The principles of both articles, although divergent considering their respective audiences, share similar aspects in their historical references to relate to the reader. The Beamish attraction’s focus is to preserve an example of everyday life in urban and rural North East England at the apex of industrialisation in the early 20th century, open to people of all ages and interests. Meanwhile the Independent article addresses a more precise audience of elder personas, concerned with political and historical affairs, perceived in the passage in which Calder refers to East Germany. Whereas Calder perceives ideology as secondary to his articles focus, The Beamish author illustrates an industrial revolutionary ideology for the concept of the articles design as the impetus to craft a historical period in a direction towards business potential, this idea is created accordingly to the modern era of technology where as a society, depend on our devices. Therefore, the author of the Beamish article has retained a sense of technology in capturing prevenient mechanical construction, so as to maintain its desired audience of various ages and interests.

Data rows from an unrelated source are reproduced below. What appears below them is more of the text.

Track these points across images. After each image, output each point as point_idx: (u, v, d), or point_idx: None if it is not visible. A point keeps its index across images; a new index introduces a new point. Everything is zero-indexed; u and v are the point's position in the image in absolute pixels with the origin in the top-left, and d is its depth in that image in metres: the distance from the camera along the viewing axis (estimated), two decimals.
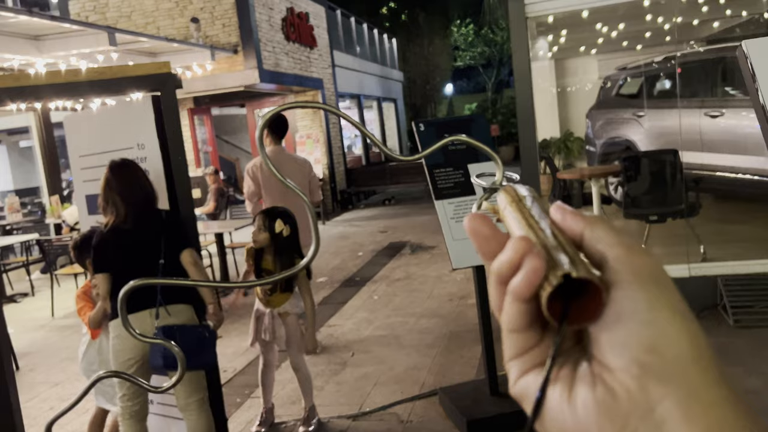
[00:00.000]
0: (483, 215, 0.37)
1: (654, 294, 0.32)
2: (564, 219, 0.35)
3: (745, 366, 3.65)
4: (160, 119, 2.99)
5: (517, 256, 0.32)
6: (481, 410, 3.24)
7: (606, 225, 0.35)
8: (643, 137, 7.10)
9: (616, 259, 0.33)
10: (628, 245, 0.34)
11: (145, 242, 2.77)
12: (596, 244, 0.34)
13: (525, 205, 0.37)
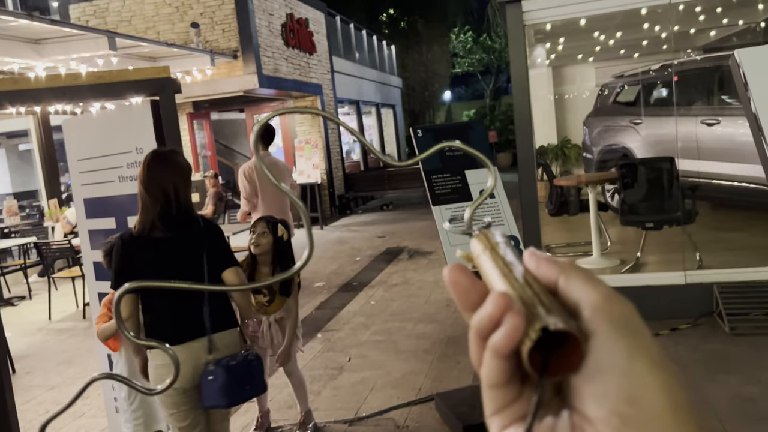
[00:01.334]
0: (461, 266, 0.37)
1: (631, 344, 0.32)
2: (538, 267, 0.35)
3: (742, 373, 3.66)
4: (159, 123, 3.01)
5: (497, 312, 0.32)
6: (477, 416, 3.24)
7: (580, 271, 0.35)
8: (640, 145, 7.13)
9: (593, 308, 0.33)
10: (604, 293, 0.33)
11: (182, 256, 2.41)
12: (571, 291, 0.34)
13: (499, 253, 0.37)
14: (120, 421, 3.42)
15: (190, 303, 2.39)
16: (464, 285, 0.36)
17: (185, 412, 2.43)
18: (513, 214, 3.56)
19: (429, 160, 3.50)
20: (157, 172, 2.37)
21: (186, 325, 2.38)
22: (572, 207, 6.11)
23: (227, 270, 2.45)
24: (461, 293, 0.36)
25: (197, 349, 2.37)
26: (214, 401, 2.37)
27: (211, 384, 2.35)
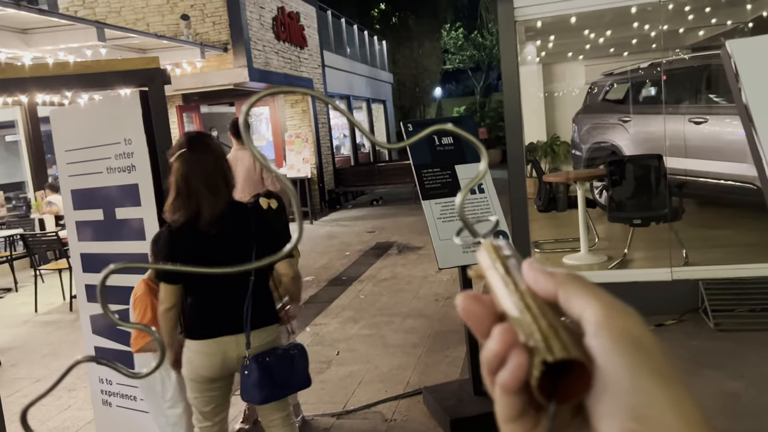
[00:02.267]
0: (474, 295, 0.36)
1: (636, 360, 0.31)
2: (536, 281, 0.35)
3: (726, 369, 3.71)
4: (147, 115, 2.99)
5: (502, 348, 0.33)
6: (464, 409, 3.26)
7: (578, 284, 0.34)
8: (629, 142, 7.18)
9: (595, 324, 0.32)
10: (605, 306, 0.33)
11: (231, 248, 2.32)
12: (572, 306, 0.34)
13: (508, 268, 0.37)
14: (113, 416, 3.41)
15: (230, 298, 2.37)
16: (477, 314, 0.35)
17: (208, 398, 2.43)
18: (502, 210, 3.57)
19: (419, 155, 3.51)
20: (200, 157, 2.27)
21: (221, 320, 2.35)
22: (561, 203, 6.15)
23: (281, 261, 2.39)
24: (475, 322, 0.36)
25: (228, 343, 2.34)
26: (249, 396, 2.38)
27: (247, 379, 2.35)
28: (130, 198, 3.09)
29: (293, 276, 2.46)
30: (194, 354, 2.37)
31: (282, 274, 2.45)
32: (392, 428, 3.39)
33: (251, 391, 2.34)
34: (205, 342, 2.36)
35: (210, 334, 2.35)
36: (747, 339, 4.13)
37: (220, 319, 2.36)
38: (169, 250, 2.30)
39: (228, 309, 2.37)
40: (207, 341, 2.36)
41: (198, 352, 2.36)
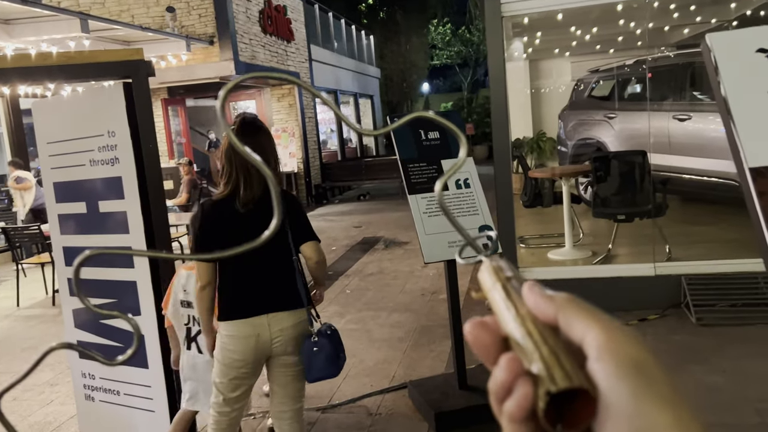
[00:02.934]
0: (481, 323, 0.37)
1: (639, 384, 0.31)
2: (536, 306, 0.35)
3: (707, 363, 3.76)
4: (131, 107, 2.95)
5: (508, 378, 0.33)
6: (449, 403, 3.27)
7: (576, 307, 0.34)
8: (614, 139, 7.23)
9: (597, 348, 0.32)
10: (605, 330, 0.33)
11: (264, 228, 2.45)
12: (572, 331, 0.34)
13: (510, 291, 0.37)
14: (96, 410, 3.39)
15: (265, 277, 2.39)
16: (485, 342, 0.36)
17: (236, 384, 2.43)
18: (488, 206, 3.58)
19: (405, 149, 3.51)
20: (248, 142, 2.30)
21: (256, 299, 2.37)
22: (546, 199, 6.18)
23: (306, 244, 2.43)
24: (483, 350, 0.36)
25: (262, 324, 2.36)
26: (323, 372, 2.39)
27: (318, 355, 2.37)
28: (113, 191, 3.06)
29: (318, 260, 2.48)
30: (228, 338, 2.37)
31: (308, 258, 2.46)
32: (377, 422, 3.39)
33: (325, 367, 2.37)
34: (237, 323, 2.35)
35: (244, 313, 2.35)
36: (728, 333, 4.18)
37: (253, 298, 2.37)
38: (203, 223, 2.35)
39: (262, 289, 2.39)
40: (240, 322, 2.35)
41: (231, 335, 2.36)
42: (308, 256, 2.46)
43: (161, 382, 3.07)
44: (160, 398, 3.09)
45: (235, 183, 2.32)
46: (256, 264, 2.38)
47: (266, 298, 2.38)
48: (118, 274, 3.15)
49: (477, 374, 3.63)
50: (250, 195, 2.32)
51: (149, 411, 3.14)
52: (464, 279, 6.04)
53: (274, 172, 2.41)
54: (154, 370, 3.08)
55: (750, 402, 3.25)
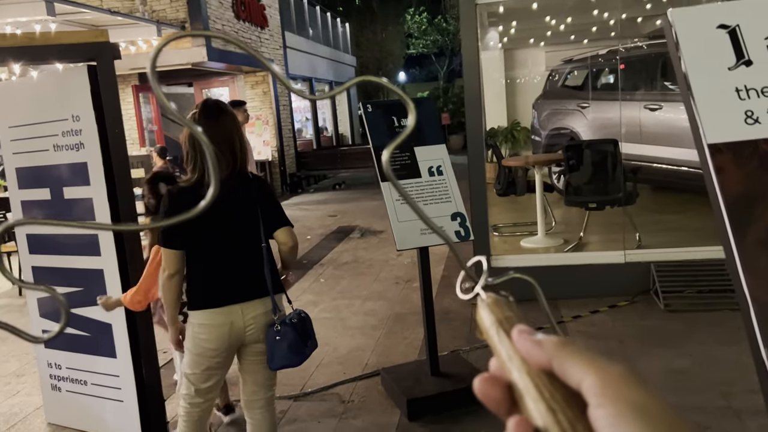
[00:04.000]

The cause to adapt to modernism is clear in the layout of the Beamish article, and it is as though the two articles are moving in ironically inverse directions. The Beamish article is an event of a past era, adjusting its advertisement to the modern times with social media reviews, coloured photography and refined language. However Calder’s article is his personal review of his experience with the Nemesis, and uses historical and political references of the past to clarify his thoughts and feelings. Calder may use such allusions simply to allow the reader to visualize what's happening by evoking a mental picture, or to proclaim the realistic sense of fear that the Nemesis instils within its participants.
The conclusion ascertained from studying the articles of The Independent and the Beamish is that they approach their purposes with alternate methods and perspectives and communicate distinct ideas. However, the articles are also similar because they both imply respectable parlance, as well as tone and overall design. More so, each article achieves its purpose of displaying the overarching theme and opinion. The Nemesis is demeaned by Calder’s review; however his company of Dr Tennent supports the effectiveness of the attraction. While on the other hand, the Beamish article reinforces its appeal with quality reviews and clearly illustrates through text or image, the traditional experience of the North.